» **PAGE EXCERPT**
.....
Postman Collection Builder

Generate a Postman collection JSON for testing a REST API

Takes an API base URL, an auth type, and a list of endpoints with methods and sample bodies, then outputs a valid Postman Collection v2.1 JSON you can import straight into Postman. It runs free in your browser on Gera Tools, with nothing uploaded.

Last updated Source: Gera Tools

What is Postman Collection v2.1?

It is the current JSON format Postman uses to store a group of saved requests. The schema lives at the v2.1 URL and is recognized by the Import dialog in any modern Postman version.

Build a Postman collection in seconds

A Postman collection is just a JSON document describing a set of saved HTTP requests. Writing one by hand is error-prone because the v2.1 schema nests request, url, header, and body objects in a specific shape. This builder takes a base URL, an auth choice, and a plain list of endpoints, and emits a clean, importable collection.

How it works

The output follows the Postman Collection v2.1 schema. The collection has an info block with a generated UUID and the schema URL, a variable array holding your baseUrl, and an item array with one entry per endpoint. Each line you enter is parsed as METHOD path; the path is appended to the {{baseUrl}} variable and split into host and path segments as the schema requires. When the next line is a JSON object, it is attached as a raw body with a application/json Content-Type header. Selecting Bearer or Basic adds a collection-level auth block so every request inherits credentials.
.....
[Stored data]
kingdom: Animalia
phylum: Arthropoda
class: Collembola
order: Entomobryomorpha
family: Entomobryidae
.....
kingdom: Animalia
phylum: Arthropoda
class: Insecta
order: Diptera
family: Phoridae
.....
» **WHAT TO WORK ON**
1) According to the collection builder page, how is each line you enter parsed?
2) Say whether each statement agrees with the collection builder page, and quote the deciding words from the page: (a) The builder uploads your data to a server. (b) Choosing Bearer or Basic adds a collection-level auth block. (c) A JSON object on the following line is attached as a raw body with an application/json Content-Type header.
3) Restate word for word the part of the collection builder page that begins at the words "Takes an API" and stops after "with nothing uploaded.".

» **REPLIES**
1) Each line is parsed as METHOD path.

2)
(a) No: "It runs free in your browser on Gera Tools, with nothing uploaded."
(b) Yes: "Selecting Bearer or Basic adds a collection-level auth block so every request inherits credentials."
(c) Yes: "When the next line is a JSON object, it is attached as a raw body with a application/json Content-Type header."

3)
Takes an API base URL, an auth type, and a list of endpoints with methods and sample bodies, then outputs a valid Postman Collection v2.1 JSON you can import straight into Postman. It runs free in your browser on Gera Tools, with nothing uploaded.